Chart understanding data
◆ ◆ ◆ ◆ ◆ ◆ ◆
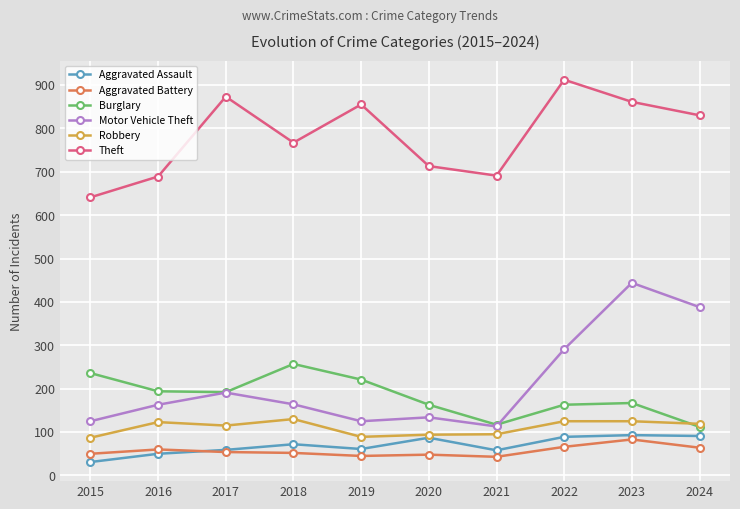

At which category does Robbery reach its first local peak?

2016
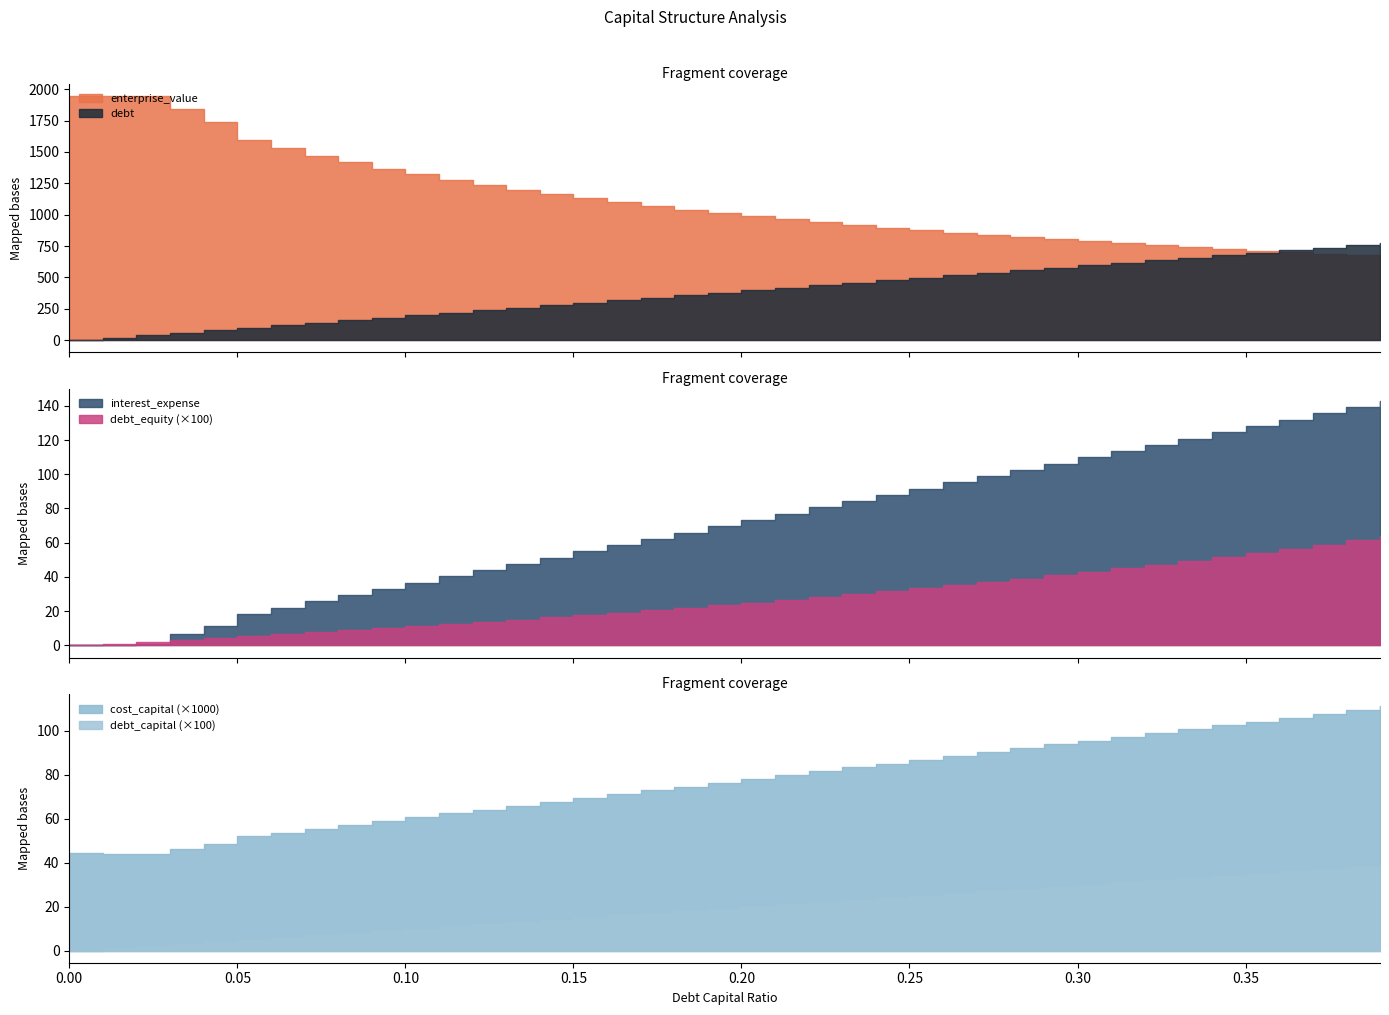

The value of enterprise_value at 0.3 is 502.0. True or false?

False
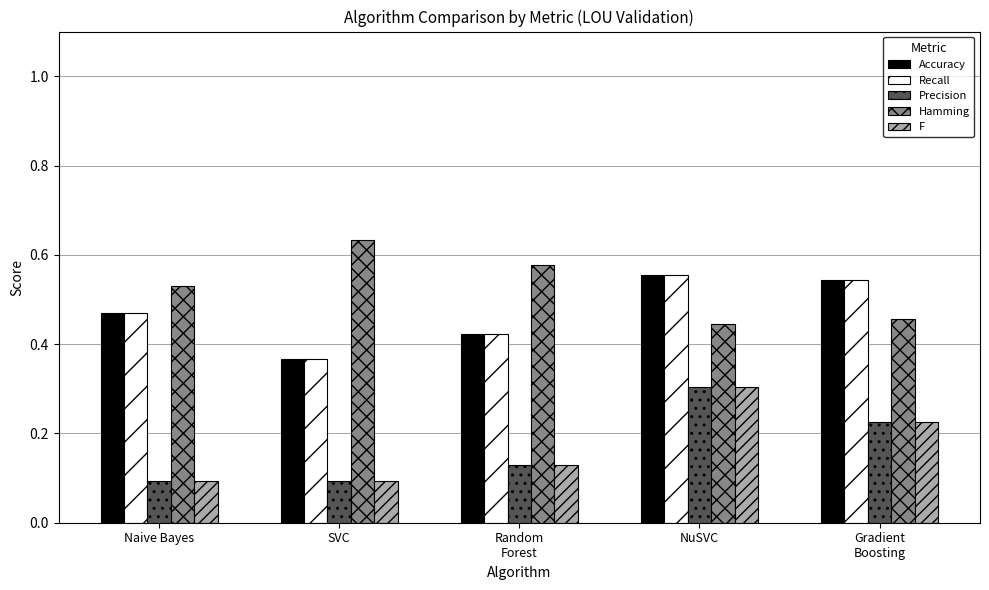

Count the number of data series in this chart.

5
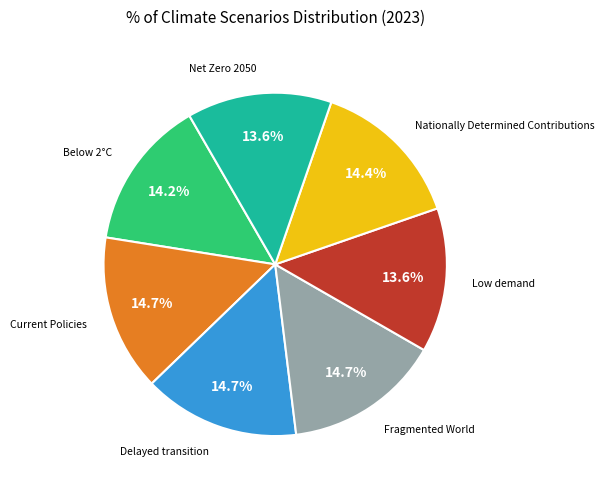

Is there a majority slice in this chart?

No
◆ ◆ ◆ ◆ ◆ ◆ ◆
What the task asks: Rename "this chart" to "the chart" in the items, starting with the line that contains "Count the number" and going on through the end of the items. Reproduce those lines with nothing else changed, and omit the pictures.

Answer box:
Count the number of data series in the chart.

5

Is there a majority slice in the chart?

No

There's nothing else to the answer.